Bekker discusses agreement

National
Flagon Bekker

PNG Power Ltd (PPL) managing director Flagon Bekker says Power Purchase Agreement holders (PPAs) will cost taxpayers about K1.5 billion in subsidies over the next 15 to 20 years.
“The subsidies are benefiting a small group of investors,” he said.
“It is not spent on maintaining, improving or upgrading power grids.
“The balance in this relationship is preventing re-investments on power grids and systems nationwide.”
Bekker said PPL had been to a forum to discuss reform initiatives and the review of electricity costs.
“Independent Power Producers (IPPs) and PPL’s generation business unit will work in partnership to deliver affordable and reliable power to the grid and end-users or consumers,” he said.

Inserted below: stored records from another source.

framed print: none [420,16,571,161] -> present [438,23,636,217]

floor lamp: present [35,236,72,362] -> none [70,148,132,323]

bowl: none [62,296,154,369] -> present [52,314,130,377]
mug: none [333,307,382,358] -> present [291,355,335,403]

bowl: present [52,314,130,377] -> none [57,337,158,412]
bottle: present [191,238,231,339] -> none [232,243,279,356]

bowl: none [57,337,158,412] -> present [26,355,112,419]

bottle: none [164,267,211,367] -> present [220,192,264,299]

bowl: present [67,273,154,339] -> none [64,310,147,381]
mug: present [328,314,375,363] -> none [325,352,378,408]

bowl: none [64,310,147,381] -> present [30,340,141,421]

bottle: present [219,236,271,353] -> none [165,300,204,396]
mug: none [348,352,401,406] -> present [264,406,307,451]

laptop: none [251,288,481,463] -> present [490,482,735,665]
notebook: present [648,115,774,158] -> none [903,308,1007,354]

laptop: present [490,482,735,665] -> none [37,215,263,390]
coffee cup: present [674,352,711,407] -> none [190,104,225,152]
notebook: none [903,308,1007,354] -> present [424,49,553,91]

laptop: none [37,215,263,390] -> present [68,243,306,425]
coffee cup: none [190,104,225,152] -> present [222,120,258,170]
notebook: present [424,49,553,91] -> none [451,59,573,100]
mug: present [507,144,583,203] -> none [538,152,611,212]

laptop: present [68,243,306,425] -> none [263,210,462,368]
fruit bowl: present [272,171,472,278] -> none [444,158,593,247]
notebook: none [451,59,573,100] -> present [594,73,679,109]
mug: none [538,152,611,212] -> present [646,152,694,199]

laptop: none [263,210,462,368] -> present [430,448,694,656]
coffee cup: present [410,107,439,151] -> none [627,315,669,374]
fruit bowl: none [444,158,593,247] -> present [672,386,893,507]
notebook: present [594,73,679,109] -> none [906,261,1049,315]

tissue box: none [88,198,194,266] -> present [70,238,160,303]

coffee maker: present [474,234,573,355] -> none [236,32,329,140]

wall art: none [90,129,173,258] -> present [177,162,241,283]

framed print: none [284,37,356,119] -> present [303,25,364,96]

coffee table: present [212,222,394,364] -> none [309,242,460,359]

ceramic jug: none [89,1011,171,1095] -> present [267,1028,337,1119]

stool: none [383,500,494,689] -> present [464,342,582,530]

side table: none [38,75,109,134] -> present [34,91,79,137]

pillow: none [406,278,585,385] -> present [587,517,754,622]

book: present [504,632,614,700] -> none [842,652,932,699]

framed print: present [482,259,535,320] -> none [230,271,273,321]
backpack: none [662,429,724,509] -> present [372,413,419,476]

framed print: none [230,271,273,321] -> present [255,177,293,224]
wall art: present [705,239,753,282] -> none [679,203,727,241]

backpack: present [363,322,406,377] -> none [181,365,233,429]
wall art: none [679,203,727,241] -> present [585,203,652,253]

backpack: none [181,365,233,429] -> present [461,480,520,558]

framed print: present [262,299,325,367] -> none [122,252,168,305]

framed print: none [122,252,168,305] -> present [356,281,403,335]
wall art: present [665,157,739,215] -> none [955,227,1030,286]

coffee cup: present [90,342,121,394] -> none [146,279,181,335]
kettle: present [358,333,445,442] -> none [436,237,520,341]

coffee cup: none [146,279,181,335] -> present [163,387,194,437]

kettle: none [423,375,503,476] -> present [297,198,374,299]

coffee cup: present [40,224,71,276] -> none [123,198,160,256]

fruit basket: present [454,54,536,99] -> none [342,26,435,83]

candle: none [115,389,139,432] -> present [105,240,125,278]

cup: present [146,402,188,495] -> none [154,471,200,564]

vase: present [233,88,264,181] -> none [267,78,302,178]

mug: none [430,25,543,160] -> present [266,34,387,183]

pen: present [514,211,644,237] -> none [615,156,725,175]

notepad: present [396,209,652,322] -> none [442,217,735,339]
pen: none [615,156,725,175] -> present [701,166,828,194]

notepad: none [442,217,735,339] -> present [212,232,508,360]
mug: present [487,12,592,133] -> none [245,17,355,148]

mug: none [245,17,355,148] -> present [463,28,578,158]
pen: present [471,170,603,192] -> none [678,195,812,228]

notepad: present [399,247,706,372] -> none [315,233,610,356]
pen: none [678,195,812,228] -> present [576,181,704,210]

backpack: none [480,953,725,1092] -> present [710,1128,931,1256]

“A big portion of the cost of power in the country is the negotiated terms and rates in the PPAs between PPL and the IPPs.
“A recent review has clearly revealed that the cost at which IPPs sell their power to PPL has a major impact on the final cost to consumers through subsidies.
“This also impacted businesses and other consumers.
“The power sector forum has been in works for a while and invitations were sent to the chairmen, managing – directors and shareholders of the power sector.
“It is the start of a long process in which PPL will represent and make the case for the people of PNG for lower and more affordable power prices.
“We do not see this as a series of meetings between PPL and IPPs but, rather, between the people of PNG and the IPPs.
“If successful, and if the IPPs approach the process with the understanding that the status quo cannot continue and are willing to compromise, the end result will be lower power rates for consumers.”